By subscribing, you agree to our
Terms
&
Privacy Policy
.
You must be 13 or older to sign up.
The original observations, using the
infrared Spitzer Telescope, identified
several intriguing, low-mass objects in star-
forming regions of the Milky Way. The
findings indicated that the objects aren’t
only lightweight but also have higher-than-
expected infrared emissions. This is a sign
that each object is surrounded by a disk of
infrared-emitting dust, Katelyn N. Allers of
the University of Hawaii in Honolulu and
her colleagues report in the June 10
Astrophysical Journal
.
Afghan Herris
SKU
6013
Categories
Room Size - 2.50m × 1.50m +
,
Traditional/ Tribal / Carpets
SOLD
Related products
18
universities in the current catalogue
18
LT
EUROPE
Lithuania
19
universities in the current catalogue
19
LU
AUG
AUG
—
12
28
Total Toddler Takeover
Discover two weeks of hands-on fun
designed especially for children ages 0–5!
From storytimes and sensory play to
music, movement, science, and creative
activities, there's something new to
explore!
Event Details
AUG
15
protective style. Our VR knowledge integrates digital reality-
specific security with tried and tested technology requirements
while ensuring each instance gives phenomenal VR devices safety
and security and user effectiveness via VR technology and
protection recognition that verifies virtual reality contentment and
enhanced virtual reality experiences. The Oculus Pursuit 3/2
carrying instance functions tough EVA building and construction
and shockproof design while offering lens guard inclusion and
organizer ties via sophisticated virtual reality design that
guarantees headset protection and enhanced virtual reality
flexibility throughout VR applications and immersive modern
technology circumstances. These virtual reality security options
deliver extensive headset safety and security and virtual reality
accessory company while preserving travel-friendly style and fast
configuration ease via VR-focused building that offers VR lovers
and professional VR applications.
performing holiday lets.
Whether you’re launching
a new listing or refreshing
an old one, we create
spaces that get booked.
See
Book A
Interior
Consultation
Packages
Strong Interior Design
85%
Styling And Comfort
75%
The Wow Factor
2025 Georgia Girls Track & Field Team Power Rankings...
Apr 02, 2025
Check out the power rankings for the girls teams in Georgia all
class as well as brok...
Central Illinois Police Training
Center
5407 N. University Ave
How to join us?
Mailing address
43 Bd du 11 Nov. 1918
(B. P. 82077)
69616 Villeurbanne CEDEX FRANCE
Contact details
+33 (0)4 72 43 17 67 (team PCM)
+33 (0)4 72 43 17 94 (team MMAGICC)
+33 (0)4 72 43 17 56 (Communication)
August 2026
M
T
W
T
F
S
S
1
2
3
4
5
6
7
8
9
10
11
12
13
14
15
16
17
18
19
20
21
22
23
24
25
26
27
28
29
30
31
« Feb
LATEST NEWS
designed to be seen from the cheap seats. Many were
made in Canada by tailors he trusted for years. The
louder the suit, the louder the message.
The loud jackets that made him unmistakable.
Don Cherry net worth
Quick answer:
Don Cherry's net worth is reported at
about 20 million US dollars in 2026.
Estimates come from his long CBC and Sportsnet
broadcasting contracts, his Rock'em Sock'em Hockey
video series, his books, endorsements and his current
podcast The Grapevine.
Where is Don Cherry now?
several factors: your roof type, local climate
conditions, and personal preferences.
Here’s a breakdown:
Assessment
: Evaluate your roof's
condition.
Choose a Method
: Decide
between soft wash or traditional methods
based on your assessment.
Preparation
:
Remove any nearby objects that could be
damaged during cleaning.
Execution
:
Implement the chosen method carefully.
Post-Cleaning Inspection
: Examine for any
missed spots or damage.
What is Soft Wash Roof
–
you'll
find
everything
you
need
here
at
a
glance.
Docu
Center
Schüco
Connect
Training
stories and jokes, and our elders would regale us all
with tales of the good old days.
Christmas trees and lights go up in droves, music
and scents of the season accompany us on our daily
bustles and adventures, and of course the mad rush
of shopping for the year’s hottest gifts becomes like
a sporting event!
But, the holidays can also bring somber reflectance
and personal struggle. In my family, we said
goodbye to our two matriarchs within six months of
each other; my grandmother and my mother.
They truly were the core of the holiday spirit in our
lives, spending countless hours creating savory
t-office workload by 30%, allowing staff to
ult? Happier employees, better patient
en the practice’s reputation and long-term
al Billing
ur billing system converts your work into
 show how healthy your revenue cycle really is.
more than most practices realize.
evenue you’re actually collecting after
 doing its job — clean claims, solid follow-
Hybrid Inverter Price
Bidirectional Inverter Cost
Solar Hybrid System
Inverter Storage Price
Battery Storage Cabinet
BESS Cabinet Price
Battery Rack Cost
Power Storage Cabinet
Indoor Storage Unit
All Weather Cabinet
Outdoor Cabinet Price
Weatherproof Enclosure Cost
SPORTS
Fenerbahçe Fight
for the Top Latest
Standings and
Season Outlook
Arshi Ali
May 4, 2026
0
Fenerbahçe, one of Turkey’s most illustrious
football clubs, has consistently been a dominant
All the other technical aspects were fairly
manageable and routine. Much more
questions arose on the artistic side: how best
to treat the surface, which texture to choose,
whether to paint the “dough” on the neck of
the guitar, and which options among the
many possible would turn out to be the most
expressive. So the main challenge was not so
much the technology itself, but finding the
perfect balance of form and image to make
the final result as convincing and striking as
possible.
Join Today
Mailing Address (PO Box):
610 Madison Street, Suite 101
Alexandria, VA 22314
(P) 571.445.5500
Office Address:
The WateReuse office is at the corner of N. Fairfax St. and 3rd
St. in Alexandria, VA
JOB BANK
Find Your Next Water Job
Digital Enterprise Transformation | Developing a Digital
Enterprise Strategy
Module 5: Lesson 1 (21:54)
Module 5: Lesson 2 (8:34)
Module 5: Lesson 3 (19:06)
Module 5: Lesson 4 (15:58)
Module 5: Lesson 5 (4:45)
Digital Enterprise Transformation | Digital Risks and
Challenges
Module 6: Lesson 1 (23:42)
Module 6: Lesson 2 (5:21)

Work item: Copy out every line above that contains the word "virtual", matching upper and lower case exactly.

Result of the exercise:
protection recognition that verifies virtual reality contentment and
enhanced virtual reality experiences. The Oculus Pursuit 3/2
organizer ties via sophisticated virtual reality design that
guarantees headset protection and enhanced virtual reality
technology circumstances. These virtual reality security options
deliver extensive headset safety and security and virtual reality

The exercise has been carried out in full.